Its studies were conducted in animals, and from what Deane can recall, “the flavonoids were effective in helping prevent pretty much all cancers. In don’t think there was any particular one.” To make sure, he’s promised to track down the research within a few days and get back to me (I caught him while he was on the road attending some meeting). I’ll let you know what I learn.
Medicinal Chocolate . . . Part 2 (to run Thursday)
I’m still waiting to hear back from Silas Deane about the studies funded by his group—the National Foundation for Cancer Research—on the cancer-fighting benefits attributable to chocolate antioxidants. However, when Deane and I spoke on Tuesday, I did question him about whether the compounds that proved beneficial in his group’s study were the same flavonoids that have proven useful in reducing risks associated with heart disease. He said they were.
He also emailed me a 2-year-old paper that one of NFCR’s grantees had coauthored. It showed that the flavonoids in dark chocolate have beneficial effects in relaxing the blood vessels in people who downed the beverage and in blood vessels looked at during studies of isolated tissues.
That research had been funded using cocoa provided by Mars Inc., the candy company that makes M&Ms and Dove bars.
One of the authors of that study forwarded by NFCR was Harold H. Schmitz. He has the enviable job of being the chief scientist at Mars. (Yum)
At an industry-sponsored cocoa symposium, a month after Schmitz’s 2006 paper came out, University of California scientists presented some provocative data that Schmitz says countered a longstanding myth: that a person can get cocoa's heart-protecting constituents simply by downing any off-the-shelf dark chocolate.

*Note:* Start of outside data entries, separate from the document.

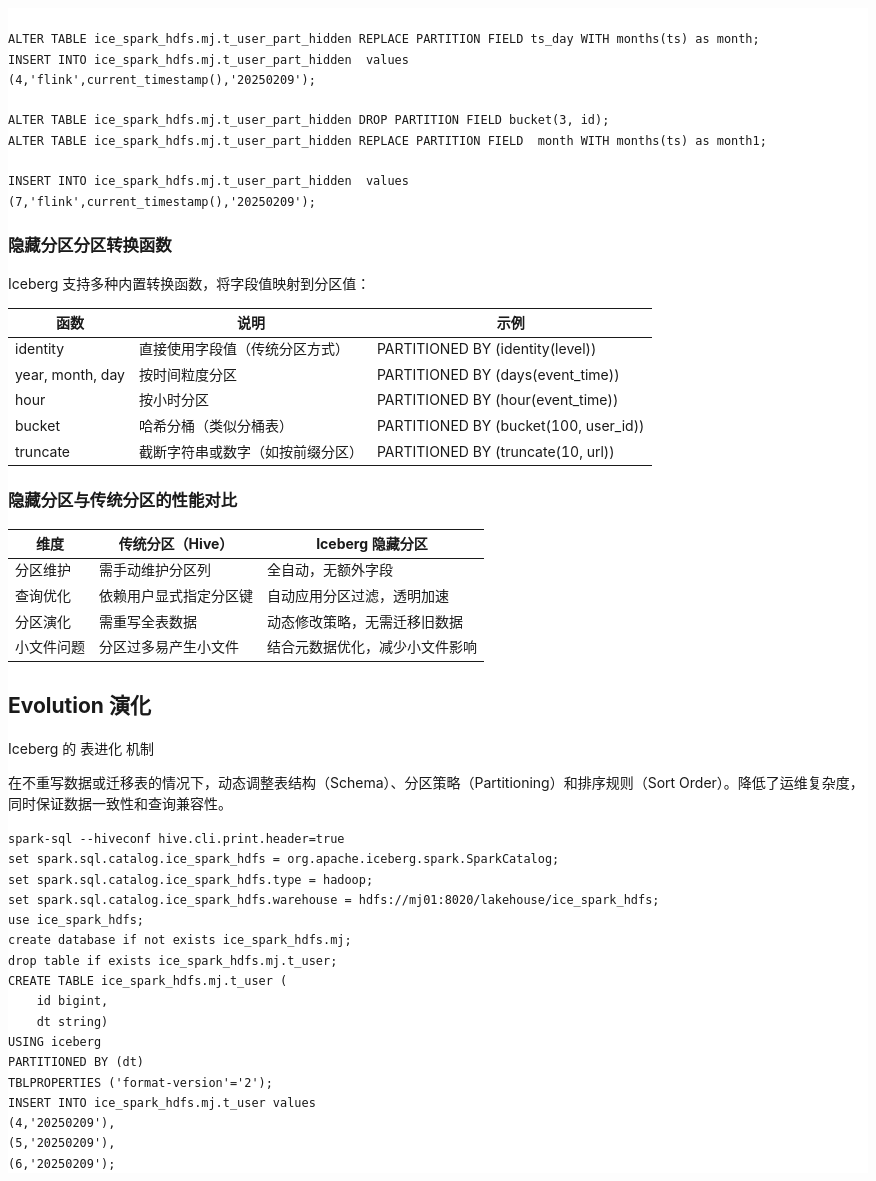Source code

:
 ```

ALTER TABLE ice_spark_hdfs.mj.t_user_part_hidden REPLACE PARTITION FIELD ts_day WITH months(ts) as month;
INSERT INTO ice_spark_hdfs.mj.t_user_part_hidden  values
(4,'flink',current_timestamp(),'20250209');

ALTER TABLE ice_spark_hdfs.mj.t_user_part_hidden DROP PARTITION FIELD bucket(3, id);
ALTER TABLE ice_spark_hdfs.mj.t_user_part_hidden REPLACE PARTITION FIELD  month WITH months(ts) as month1;

INSERT INTO ice_spark_hdfs.mj.t_user_part_hidden  values
(7,'flink',current_timestamp(),'20250209');
```

### 隐藏分区分区转换函数
Iceberg 支持多种内置转换函数，将字段值映射到分区值：

|函数|说明|示例|
|---|---|---|
|identity	|直接使用字段值（传统分区方式）	|PARTITIONED BY (identity(level))|
|year, month, day	|按时间粒度分区	|PARTITIONED BY (days(event_time))|
|hour	|按小时分区	|PARTITIONED BY (hour(event_time))
|bucket	|哈希分桶（类似分桶表）	|PARTITIONED BY (bucket(100, user_id))|
|truncate	|截断字符串或数字（如按前缀分区）|	PARTITIONED BY (truncate(10, url))|

### 隐藏分区与传统分区的性能对比

|维度	|传统分区（Hive）	|Iceberg 隐藏分区|
|---|---|---|
|分区维护	|需手动维护分区列	|全自动，无额外字段|
|查询优化	|依赖用户显式指定分区键	|自动应用分区过滤，透明加速|
|分区演化	|需重写全表数据	|动态修改策略，无需迁移旧数据|
小文件问题	|分区过多易产生小文件	|结合元数据优化，减少小文件影响|

## Evolution 演化
Iceberg 的 表进化 机制

在不重写数据或迁移表的情况下，动态调整表结构（Schema）、分区策略（Partitioning）和排序规则（Sort Order）。降低了运维复杂度，同时保证数据一致性和查询兼容性。

```
spark-sql --hiveconf hive.cli.print.header=true
set spark.sql.catalog.ice_spark_hdfs = org.apache.iceberg.spark.SparkCatalog;
set spark.sql.catalog.ice_spark_hdfs.type = hadoop;
set spark.sql.catalog.ice_spark_hdfs.warehouse = hdfs://mj01:8020/lakehouse/ice_spark_hdfs;
use ice_spark_hdfs;
create database if not exists ice_spark_hdfs.mj;
drop table if exists ice_spark_hdfs.mj.t_user;
CREATE TABLE ice_spark_hdfs.mj.t_user (
    id bigint,
    dt string)
USING iceberg 
PARTITIONED BY (dt)
TBLPROPERTIES ('format-version'='2');
INSERT INTO ice_spark_hdfs.mj.t_user values
(4,'20250209'),
(5,'20250209'),
(6,'20250209');
```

For instance, standard commercially processed cocoa powder had a high concentration of antioxidants—just not the flavanols that were responsible for effects in the 2006 study. Not surprisingly, the standard commercial cocoa provided almost no cardiovascular benefits in short-term tests with people who drank dark-chocolate cocoa or in tests using isolated tissues. For more on those findings, check out Prescription Strength Chocolate, Revisited [VERN: please hotlink to: http://www.sciencenews.org/articles/20060225/food.asp]).
Many published studies demonstrating health benefits attributable to chocolate have been funded by Mars using dark-chocolate cocoa or dark chocolate that the company supplied to outside scientists. Indeed, for many years, Mars has been investing big bucks to probe the potential health benefits of chocolate—investments that the company hopes will pay off in new product lines that could shed the candy’s junk-food reputation. These studies have shown that most of chocolate’s heart benefits—and they can be substantial—trace to flavanols, a class of antioxidant flavonoids.

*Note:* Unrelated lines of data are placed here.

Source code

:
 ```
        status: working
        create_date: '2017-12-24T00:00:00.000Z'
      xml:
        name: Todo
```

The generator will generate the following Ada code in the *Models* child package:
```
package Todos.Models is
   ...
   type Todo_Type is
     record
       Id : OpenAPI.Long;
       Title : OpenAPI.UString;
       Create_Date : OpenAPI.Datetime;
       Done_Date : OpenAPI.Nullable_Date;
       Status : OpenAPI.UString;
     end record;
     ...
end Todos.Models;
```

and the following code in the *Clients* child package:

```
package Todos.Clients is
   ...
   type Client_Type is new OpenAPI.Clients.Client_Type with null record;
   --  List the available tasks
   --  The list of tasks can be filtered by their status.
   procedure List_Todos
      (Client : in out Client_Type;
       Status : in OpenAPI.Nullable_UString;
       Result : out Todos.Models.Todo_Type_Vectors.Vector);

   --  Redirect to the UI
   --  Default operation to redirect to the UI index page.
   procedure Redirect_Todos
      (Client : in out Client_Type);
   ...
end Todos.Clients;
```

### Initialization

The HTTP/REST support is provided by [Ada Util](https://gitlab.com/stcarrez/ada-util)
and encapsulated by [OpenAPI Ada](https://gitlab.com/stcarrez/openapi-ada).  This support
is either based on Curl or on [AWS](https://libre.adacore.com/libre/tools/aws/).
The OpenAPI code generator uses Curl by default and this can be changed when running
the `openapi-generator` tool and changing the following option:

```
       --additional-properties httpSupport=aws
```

The proprietary recipe for many of the Mars products used in these studies retains nearly all of the natural-cocoa flavanols that chocolate processing ordinarily cooks and washes out, according to studies that Schmitz and others have published. Interestingly,
Unfortunately for you and me, the high-flavanol cocoa that performed well in Mars-funded studies isn't commercially available. If enough people pester the company for the cocoa, Schmitz says, "eventually we might have to offer such a product." In the meantime, his company does sell a somewhat pricey candy, CocoaVia, in relatively low-calorie, flavanol-rich portions.
What about other companies’ dark chocolates and cocoas? Short of paying for costly chemical analyses, Schmitz says, there’s no way a consumer can find out whether such products retain much of the flavanols that had been in the starting cocoa beans.
So what’s a consumer to do if we can’t be sure our dark chocolate has the flavanols that are ostensibly health promoting? Eat chocolate because it tastes good.
But in moderation. Good-tasting chocolate tends to be high in fat, which means high in calories. And getting fat will certainly aggravate any other risk of chronic disease, including cancer, diabetes, and cardiovascular disorders.